Starting at the line containing "a music blog in Savannah, Ga." and stopping after the line containing "11 - #16554C1P", recast the lines of the listing as a JSON list of strings, one string per line, with blank lines dropped. Leave the pictures out.
___ Provided data ___
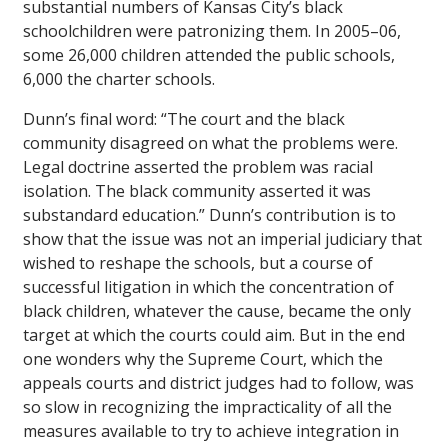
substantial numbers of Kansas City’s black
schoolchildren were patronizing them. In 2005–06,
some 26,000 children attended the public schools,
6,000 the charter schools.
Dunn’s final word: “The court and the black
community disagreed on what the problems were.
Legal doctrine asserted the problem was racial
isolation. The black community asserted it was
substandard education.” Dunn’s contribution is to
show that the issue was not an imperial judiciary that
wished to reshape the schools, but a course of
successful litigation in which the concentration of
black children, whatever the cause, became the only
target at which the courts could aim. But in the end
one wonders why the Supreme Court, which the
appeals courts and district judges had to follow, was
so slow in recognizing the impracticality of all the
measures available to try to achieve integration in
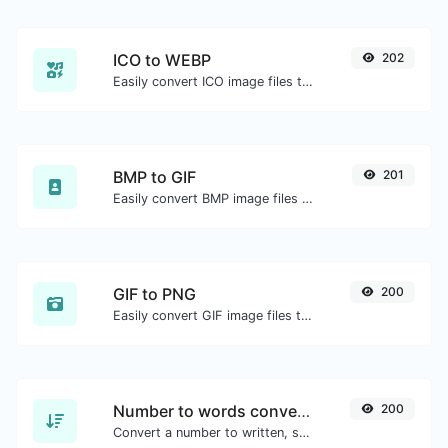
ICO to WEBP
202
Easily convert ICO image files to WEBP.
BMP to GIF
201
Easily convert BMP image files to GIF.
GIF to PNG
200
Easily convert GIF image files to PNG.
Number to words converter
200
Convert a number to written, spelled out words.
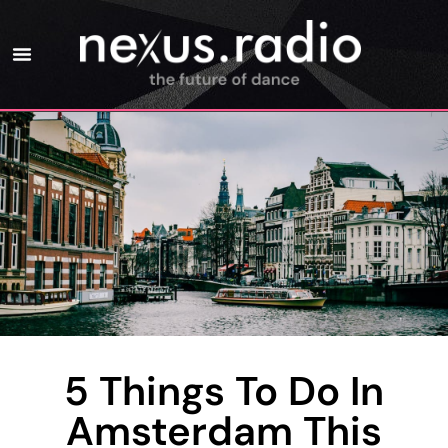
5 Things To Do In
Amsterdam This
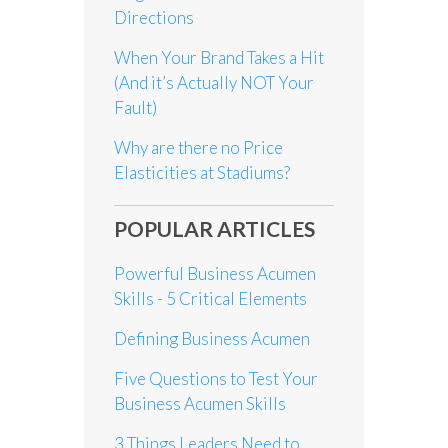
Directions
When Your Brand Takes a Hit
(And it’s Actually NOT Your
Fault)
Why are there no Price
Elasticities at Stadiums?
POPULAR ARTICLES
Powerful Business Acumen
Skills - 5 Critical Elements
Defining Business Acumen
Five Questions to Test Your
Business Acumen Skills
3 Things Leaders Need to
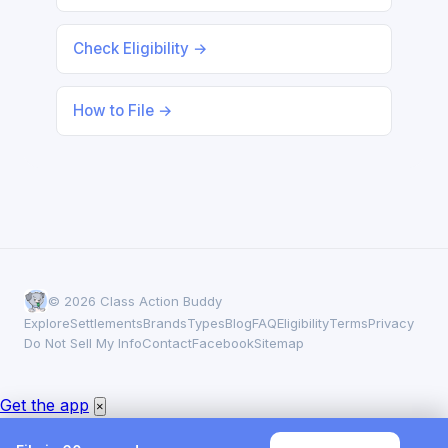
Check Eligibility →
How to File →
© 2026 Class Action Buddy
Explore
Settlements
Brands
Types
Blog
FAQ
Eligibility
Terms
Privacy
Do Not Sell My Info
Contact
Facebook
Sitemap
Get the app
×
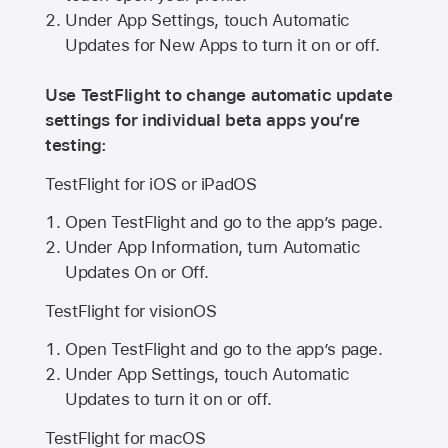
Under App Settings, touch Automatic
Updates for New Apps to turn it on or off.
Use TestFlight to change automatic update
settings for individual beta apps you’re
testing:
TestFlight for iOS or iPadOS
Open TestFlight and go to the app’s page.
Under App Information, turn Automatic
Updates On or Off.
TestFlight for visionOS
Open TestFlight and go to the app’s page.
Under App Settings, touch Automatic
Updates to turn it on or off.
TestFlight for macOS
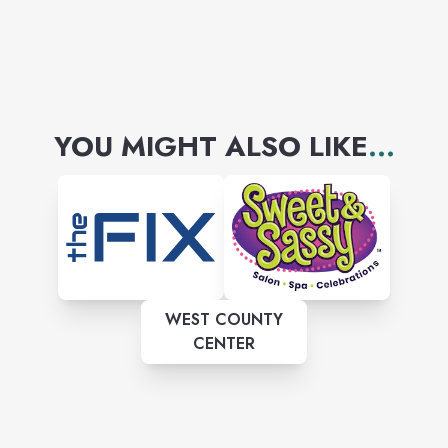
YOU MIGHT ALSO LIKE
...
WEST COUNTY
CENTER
___
___ Provided data ___
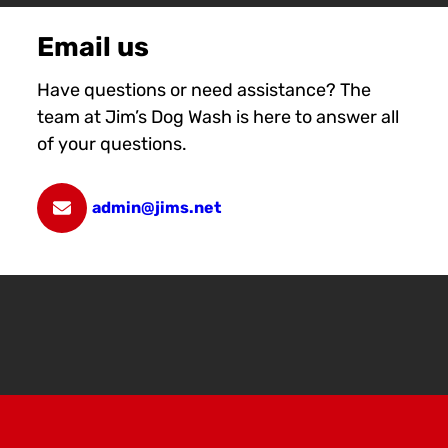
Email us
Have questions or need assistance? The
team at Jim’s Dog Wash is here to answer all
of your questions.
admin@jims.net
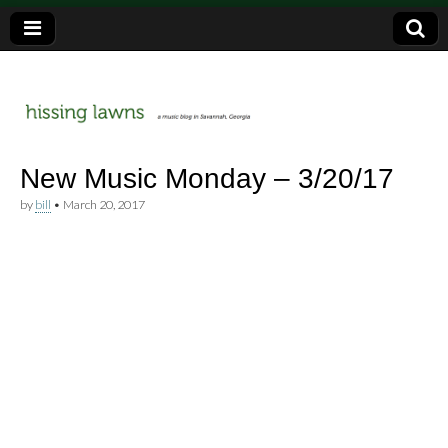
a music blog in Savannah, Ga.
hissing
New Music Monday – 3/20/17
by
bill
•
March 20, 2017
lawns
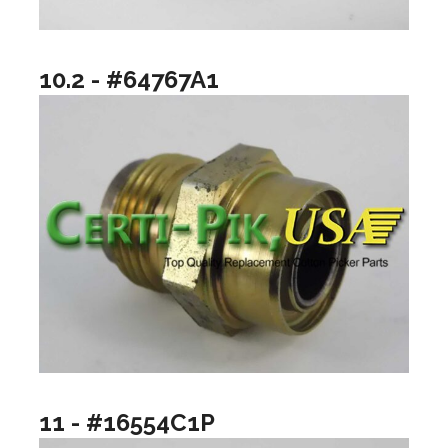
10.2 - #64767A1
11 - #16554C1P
___
Task response:
[
  "a music blog in Savannah, Ga.",
  "hissing",
  "New Music Monday – 3/20/17",
  "by",
  "bill",
  "•",
  "March 20, 2017",
  "lawns",
  "10.2 - #64767A1",
  "11 - #16554C1P"
]